WHAT THE TASK REQUIRES
Set down the material below in full, matching it exactly.

EXTRACTED ENTRIES
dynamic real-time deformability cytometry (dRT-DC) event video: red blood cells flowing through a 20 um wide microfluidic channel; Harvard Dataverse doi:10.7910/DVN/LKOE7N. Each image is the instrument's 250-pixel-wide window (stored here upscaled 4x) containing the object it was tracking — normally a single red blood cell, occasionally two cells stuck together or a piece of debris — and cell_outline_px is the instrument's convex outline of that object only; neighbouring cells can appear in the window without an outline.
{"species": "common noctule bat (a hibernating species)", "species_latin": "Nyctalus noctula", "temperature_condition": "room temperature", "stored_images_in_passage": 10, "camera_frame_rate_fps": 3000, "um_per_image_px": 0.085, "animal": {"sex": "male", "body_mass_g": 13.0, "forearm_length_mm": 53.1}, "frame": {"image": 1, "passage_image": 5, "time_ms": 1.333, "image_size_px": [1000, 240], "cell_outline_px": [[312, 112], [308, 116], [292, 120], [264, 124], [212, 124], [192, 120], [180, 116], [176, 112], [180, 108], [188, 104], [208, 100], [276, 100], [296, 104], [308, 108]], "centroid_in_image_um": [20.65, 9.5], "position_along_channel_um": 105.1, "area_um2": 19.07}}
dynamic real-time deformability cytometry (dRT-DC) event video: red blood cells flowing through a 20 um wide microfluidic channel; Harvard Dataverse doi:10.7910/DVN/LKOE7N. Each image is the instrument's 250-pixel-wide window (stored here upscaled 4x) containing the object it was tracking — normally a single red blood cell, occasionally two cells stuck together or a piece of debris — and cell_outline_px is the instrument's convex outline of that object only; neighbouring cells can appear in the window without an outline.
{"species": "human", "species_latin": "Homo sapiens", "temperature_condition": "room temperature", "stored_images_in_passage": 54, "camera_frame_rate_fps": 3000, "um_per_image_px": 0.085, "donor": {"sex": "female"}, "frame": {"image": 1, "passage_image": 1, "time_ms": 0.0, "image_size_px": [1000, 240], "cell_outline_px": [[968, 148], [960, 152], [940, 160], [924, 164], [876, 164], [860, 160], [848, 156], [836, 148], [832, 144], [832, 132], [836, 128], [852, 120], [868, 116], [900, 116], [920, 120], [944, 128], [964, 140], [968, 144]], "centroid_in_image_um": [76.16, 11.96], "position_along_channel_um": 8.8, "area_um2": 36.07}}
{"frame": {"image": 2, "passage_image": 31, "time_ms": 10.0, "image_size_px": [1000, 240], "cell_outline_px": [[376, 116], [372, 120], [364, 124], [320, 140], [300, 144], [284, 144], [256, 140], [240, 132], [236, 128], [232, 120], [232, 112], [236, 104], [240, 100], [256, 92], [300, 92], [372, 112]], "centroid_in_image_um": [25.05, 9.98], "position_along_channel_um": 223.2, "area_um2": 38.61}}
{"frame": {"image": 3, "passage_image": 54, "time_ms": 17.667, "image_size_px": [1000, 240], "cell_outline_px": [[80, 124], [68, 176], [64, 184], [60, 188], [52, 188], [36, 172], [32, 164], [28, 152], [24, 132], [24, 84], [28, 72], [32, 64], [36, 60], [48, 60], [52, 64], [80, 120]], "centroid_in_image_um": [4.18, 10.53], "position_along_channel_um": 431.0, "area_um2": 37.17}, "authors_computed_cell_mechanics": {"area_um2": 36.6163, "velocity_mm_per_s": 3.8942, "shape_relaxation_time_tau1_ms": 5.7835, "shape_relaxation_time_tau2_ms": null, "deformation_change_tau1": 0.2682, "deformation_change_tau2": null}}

FINISHED TASK
dynamic real-time deformability cytometry (dRT-DC) event video: red blood cells flowing through a 20 um wide microfluidic channel; Harvard Dataverse doi:10.7910/DVN/LKOE7N. Each image is the instrument's 250-pixel-wide window (stored here upscaled 4x) containing the object it was tracking — normally a single red blood cell, occasionally two cells stuck together or a piece of debris — and cell_outline_px is the instrument's convex outline of that object only; neighbouring cells can appear in the window without an outline.
{"species": "common noctule bat (a hibernating species)", "species_latin": "Nyctalus noctula", "temperature_condition": "room temperature", "stored_images_in_passage": 10, "camera_frame_rate_fps": 3000, "um_per_image_px": 0.085, "animal": {"sex": "male", "body_mass_g": 13.0, "forearm_length_mm": 53.1}, "frame": {"image": 1, "passage_image": 5, "time_ms": 1.333, "image_size_px": [1000, 240], "cell_outline_px": [[312, 112], [308, 116], [292, 120], [264, 124], [212, 124], [192, 120], [180, 116], [176, 112], [180, 108], [188, 104], [208, 100], [276, 100], [296, 104], [308, 108]], "centroid_in_image_um": [20.65, 9.5], "position_along_channel_um": 105.1, "area_um2": 19.07}}
dynamic real-time deformability cytometry (dRT-DC) event video: red blood cells flowing through a 20 um wide microfluidic channel; Harvard Dataverse doi:10.7910/DVN/LKOE7N. Each image is the instrument's 250-pixel-wide window (stored here upscaled 4x) containing the object it was tracking — normally a single red blood cell, occasionally two cells stuck together or a piece of debris — and cell_outline_px is the instrument's convex outline of that object only; neighbouring cells can appear in the window without an outline.
{"species": "human", "species_latin": "Homo sapiens", "temperature_condition": "room temperature", "stored_images_in_passage": 54, "camera_frame_rate_fps": 3000, "um_per_image_px": 0.085, "donor": {"sex": "female"}, "frame": {"image": 1, "passage_image": 1, "time_ms": 0.0, "image_size_px": [1000, 240], "cell_outline_px": [[968, 148], [960, 152], [940, 160], [924, 164], [876, 164], [860, 160], [848, 156], [836, 148], [832, 144], [832, 132], [836, 128], [852, 120], [868, 116], [900, 116], [920, 120], [944, 128], [964, 140], [968, 144]], "centroid_in_image_um": [76.16, 11.96], "position_along_channel_um": 8.8, "area_um2": 36.07}}
{"frame": {"image": 2, "passage_image": 31, "time_ms": 10.0, "image_size_px": [1000, 240], "cell_outline_px": [[376, 116], [372, 120], [364, 124], [320, 140], [300, 144], [284, 144], [256, 140], [240, 132], [236, 128], [232, 120], [232, 112], [236, 104], [240, 100], [256, 92], [300, 92], [372, 112]], "centroid_in_image_um": [25.05, 9.98], "position_along_channel_um": 223.2, "area_um2": 38.61}}
{"frame": {"image": 3, "passage_image": 54, "time_ms": 17.667, "image_size_px": [1000, 240], "cell_outline_px": [[80, 124], [68, 176], [64, 184], [60, 188], [52, 188], [36, 172], [32, 164], [28, 152], [24, 132], [24, 84], [28, 72], [32, 64], [36, 60], [48, 60], [52, 64], [80, 120]], "centroid_in_image_um": [4.18, 10.53], "position_along_channel_um": 431.0, "area_um2": 37.17}, "authors_computed_cell_mechanics": {"area_um2": 36.6163, "velocity_mm_per_s": 3.8942, "shape_relaxation_time_tau1_ms": 5.7835, "shape_relaxation_time_tau2_ms": null, "deformation_change_tau1": 0.2682, "deformation_change_tau2": null}}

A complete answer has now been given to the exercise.